Why This Topic Matters
What it is
You are given four sentences in scrambled order and must reconstruct the original paragraph. On CAT these are TITA (type-in-the-answer): you enter the sequence — e.g. 2413 — so there are no options to work backward from and no negative marking. That makes para-jumbles pure logic, and worth attempting even when unsure.
| 2021 | 2022 | 2023 | 2024 | 2025 | Avg/slot | |
|---|---|---|---|---|---|---|
| Para Jumble questions | 3.7 | 3.0 | 2.0 | 1.3 | 2.0 | 2.4 |
Every year, but lighter than it used to be. CAT asked 11 jumbles in 2021 and has settled at 4–6 a year since 2023 — roughly 2 per slot. All recent jumbles are four-sentence, answered as a 4-digit TITA. Since there's no negative marking, an educated 50-50 between two orders is always worth keying in.
The method: build a chain, don't guess the whole
Never try to "see" the full order at once. Find links between pairs, chain them, then read it back.
| Tool | What to look for | Direction it fixes |
|---|---|---|
| Opener test | A sentence that needs nothing before it (names a person/thing in full, sets the scene) | Goes near the front |
| Pronouns / articles | it, they, this, these, such, the X refer back to something | The referent sentence comes before |
| Connectors | but, however, therefore, for instance, moreover link to a specific prior idea | Glues a pair in order |
| Chronology / cause | dates, "first… then…", cause before effect | Orders a run of sentences |
| Closer test | A conclusion, a broadening-out, a "so what" | Goes at the end |
How the 2025 jumbles were actually cracked. Slot 2 (old-books paragraph, answer 2413): the opener was the plainest general statement — "Old books carry a scent that many people instantly recognize" — and the next link was the demonstrative hook "This familiar aroma isn't just dust or mildew," which can only follow it. Slot 1 (anger paragraph, answer 3421): the opener was the broad claim (women are socialized to suppress anger), and "Many of them" in the next sentence pointed straight back at the women just introduced. Slot 1 (panopticon paragraph, answer 3142): the sentence beginning "In short" was the giveaway closer. The exam rewards exactly the tools in the table above — openers, demonstratives, and summary connectors.
A worked example
Order these four sentences:
- They discovered that the islanders had no word for the colour blue.
- A team of linguists spent a year on a remote atoll, cataloguing its language.

> [Problems and tasks]:
a) According to the para-jumbles guide, how many jumbles did CAT ask in 2021?
b) Please rewrite the part of the para-jumbles guide that opens with the words containing "A worked example" and closes with "cataloguing its language.", swapping "linguists" for "anthropologists".
c) Translate this sentence from the para-jumbles guide into Spanish: "Find links between pairs, chain them, then read it back."

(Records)
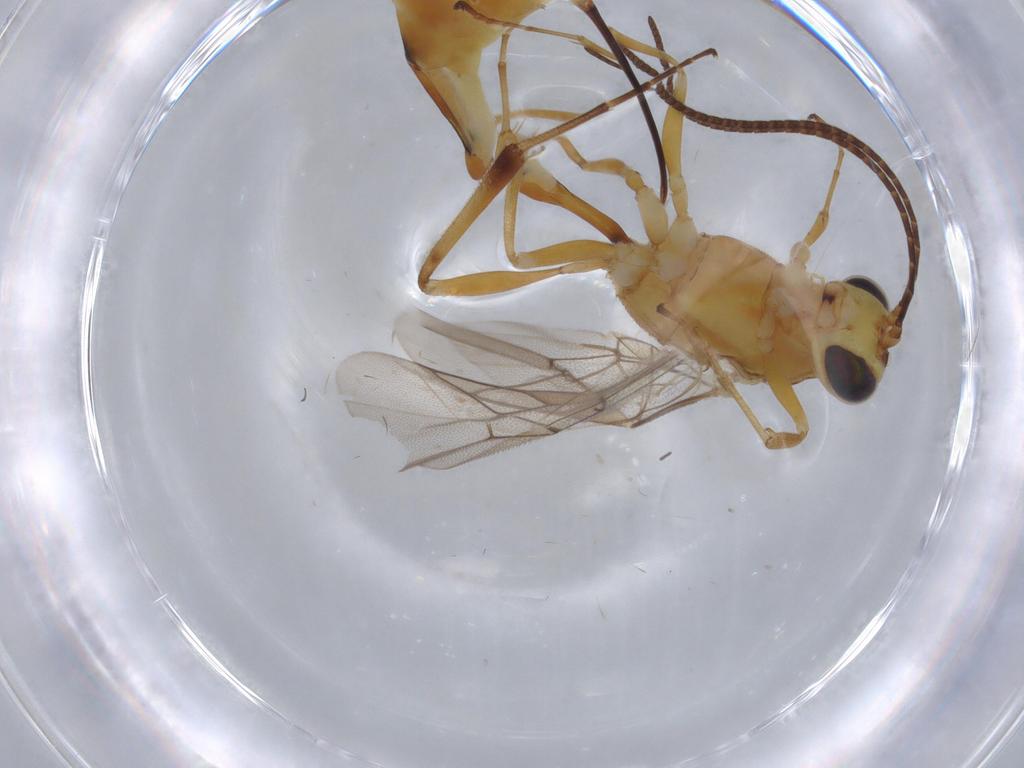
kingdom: Animalia
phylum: Arthropoda
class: Insecta
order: Hymenoptera
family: Ichneumonidae
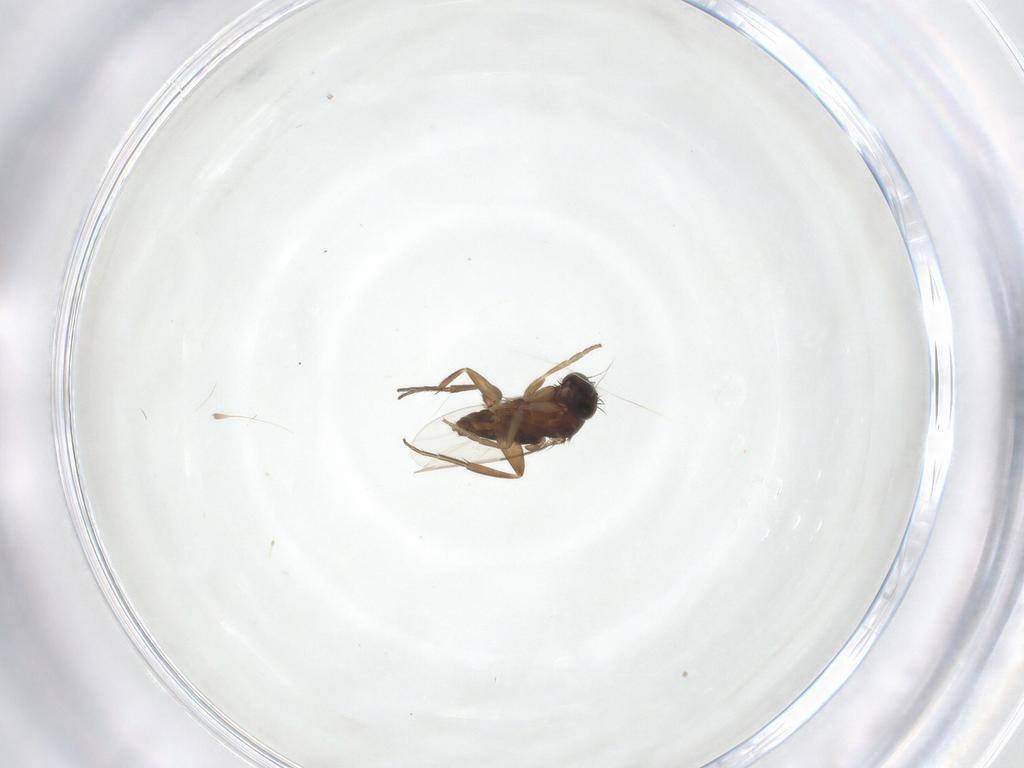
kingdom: Animalia
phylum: Arthropoda
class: Insecta
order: Diptera
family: Phoridae
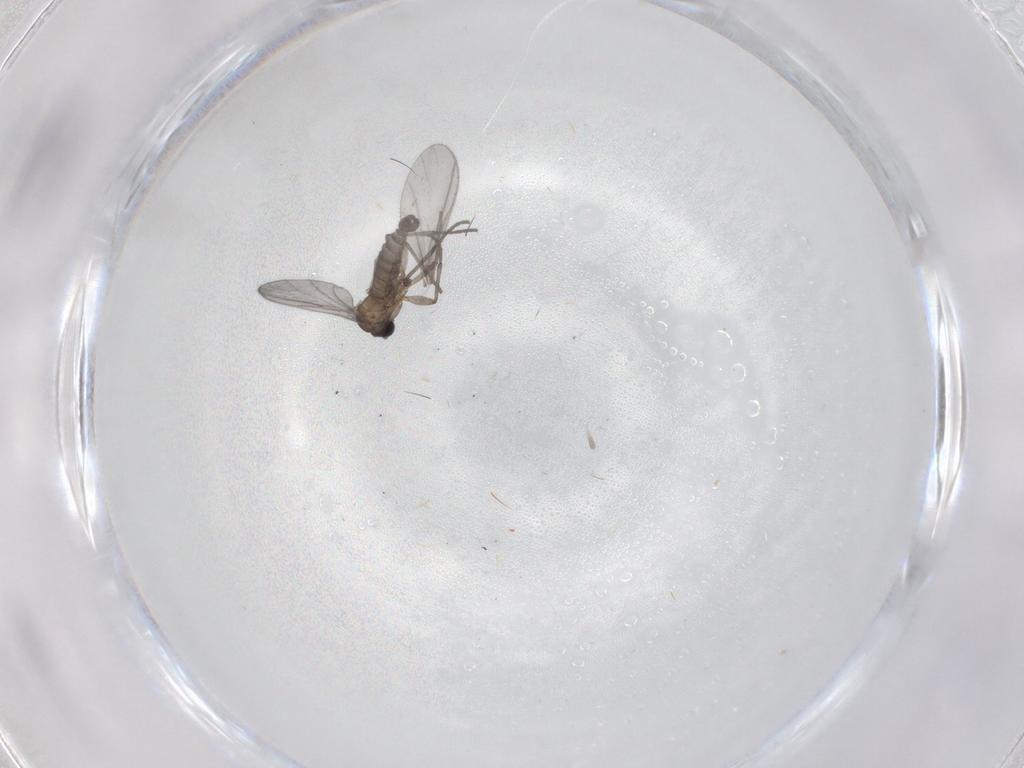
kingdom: Animalia
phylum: Arthropoda
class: Insecta
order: Diptera
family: Sciaridae
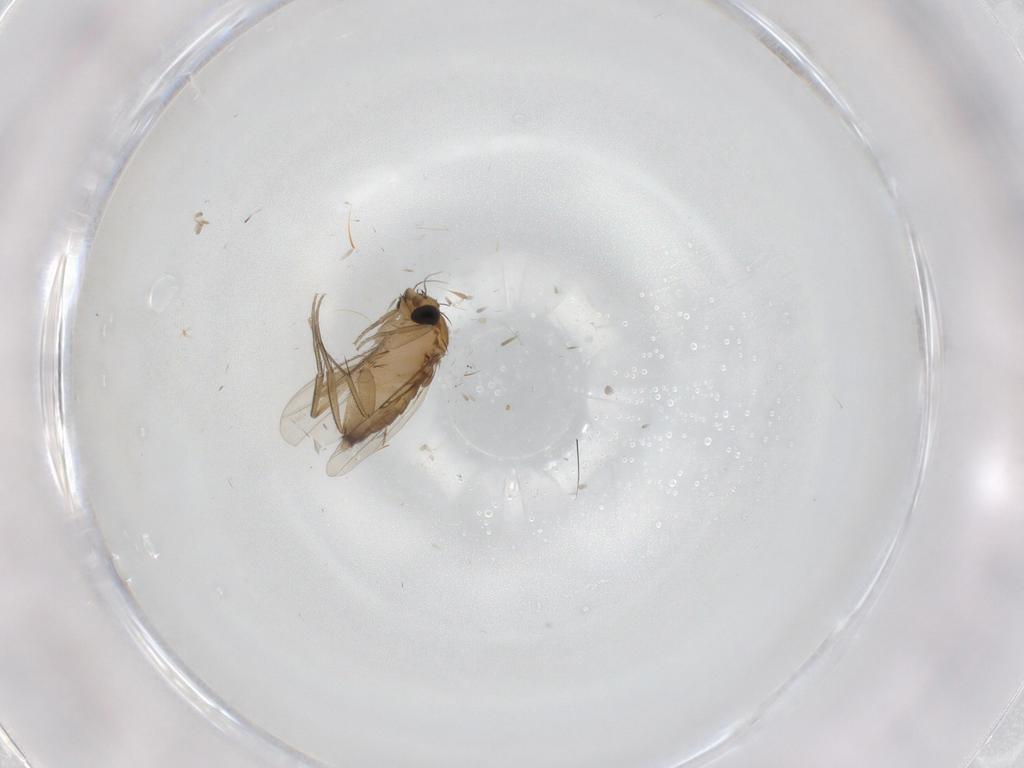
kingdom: Animalia
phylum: Arthropoda
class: Insecta
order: Diptera
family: Phoridae
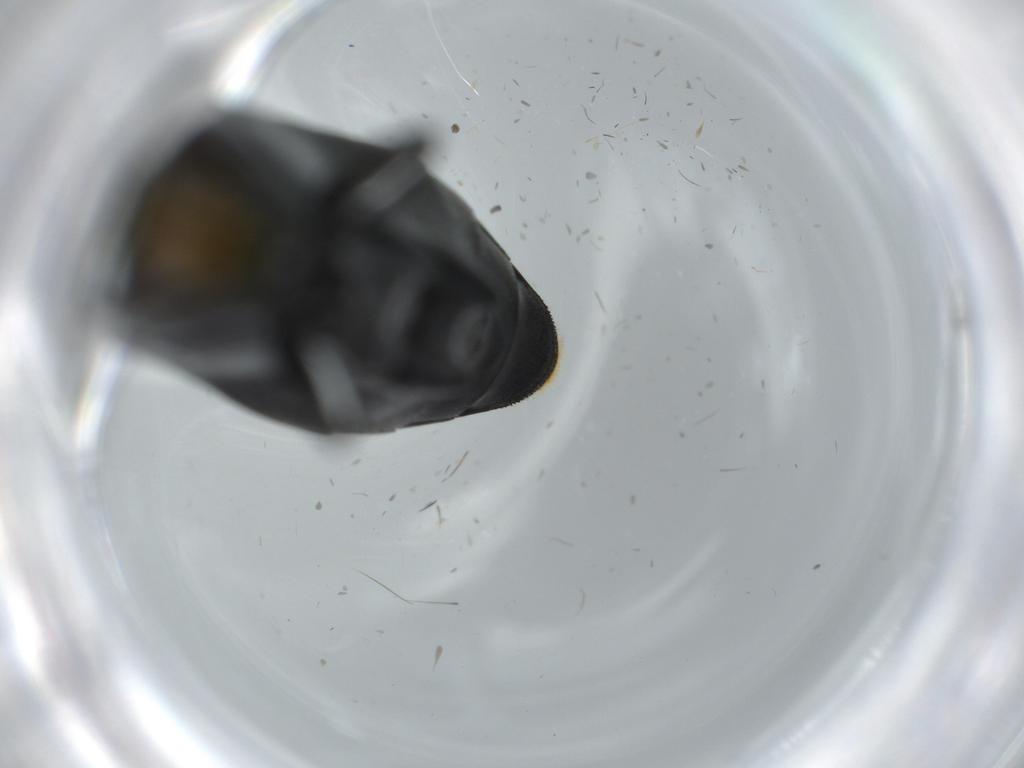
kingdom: Animalia
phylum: Arthropoda
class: Insecta
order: Coleoptera
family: Buprestidae
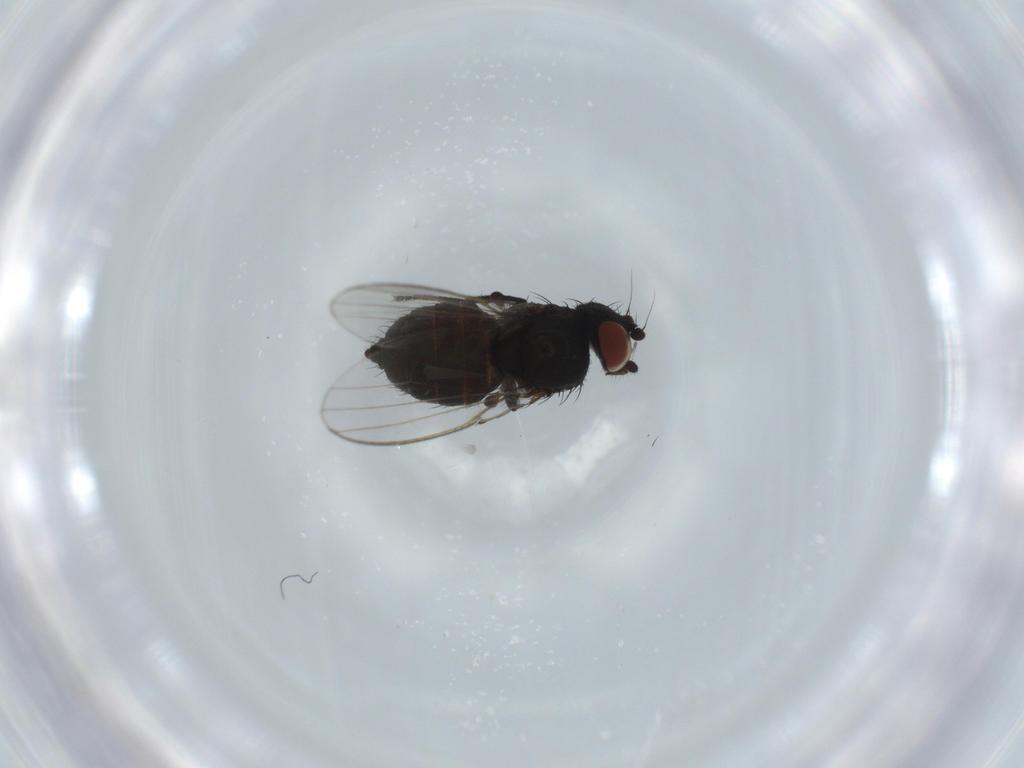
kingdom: Animalia
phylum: Arthropoda
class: Insecta
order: Diptera
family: Milichiidae
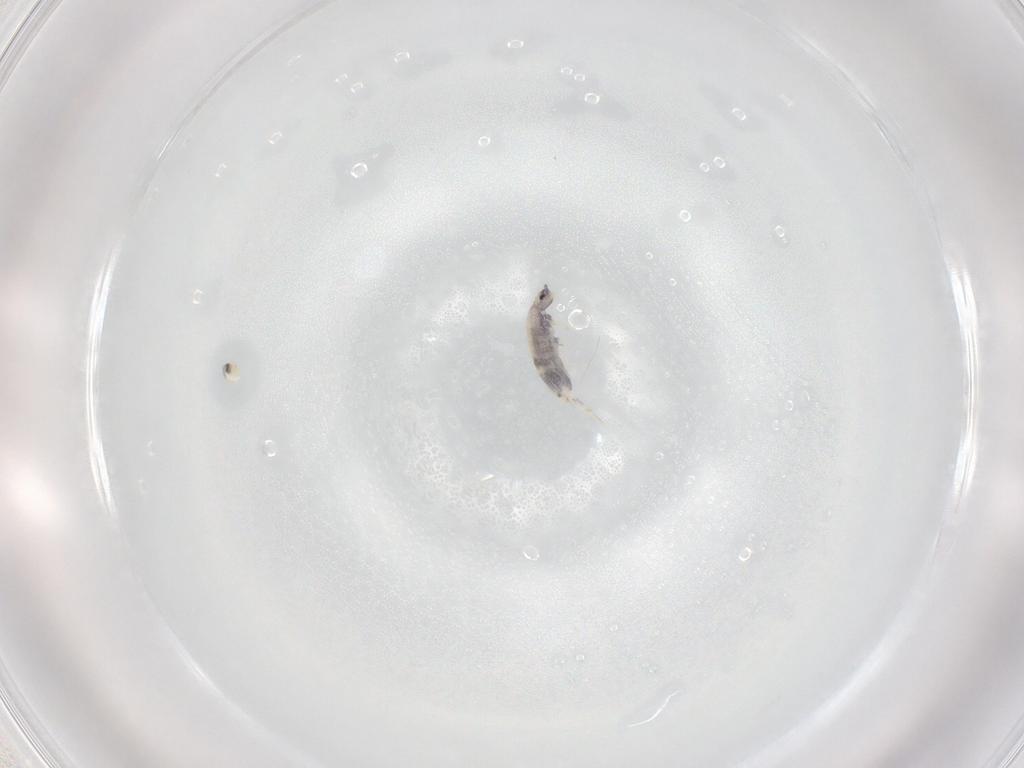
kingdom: Animalia
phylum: Arthropoda
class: Collembola
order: Entomobryomorpha
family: Entomobryidae
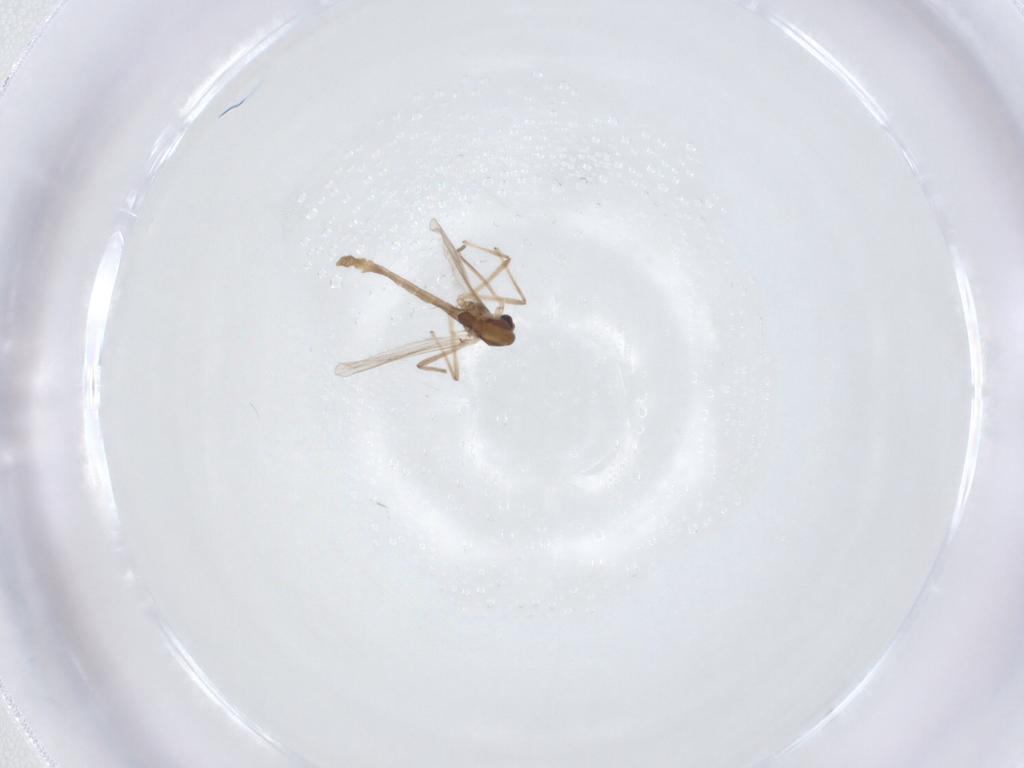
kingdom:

> [Expected answers]:
a) CAT asked 11 jumbles in 2021.

b)
A worked example
Order these four sentences:
- They discovered that the islanders had no word for the colour blue.
- A team of anthropologists spent a year on a remote atoll, cataloguing its language.

c) Encuentra vínculos entre pares, encadénalos y luego vuelve a leerlo.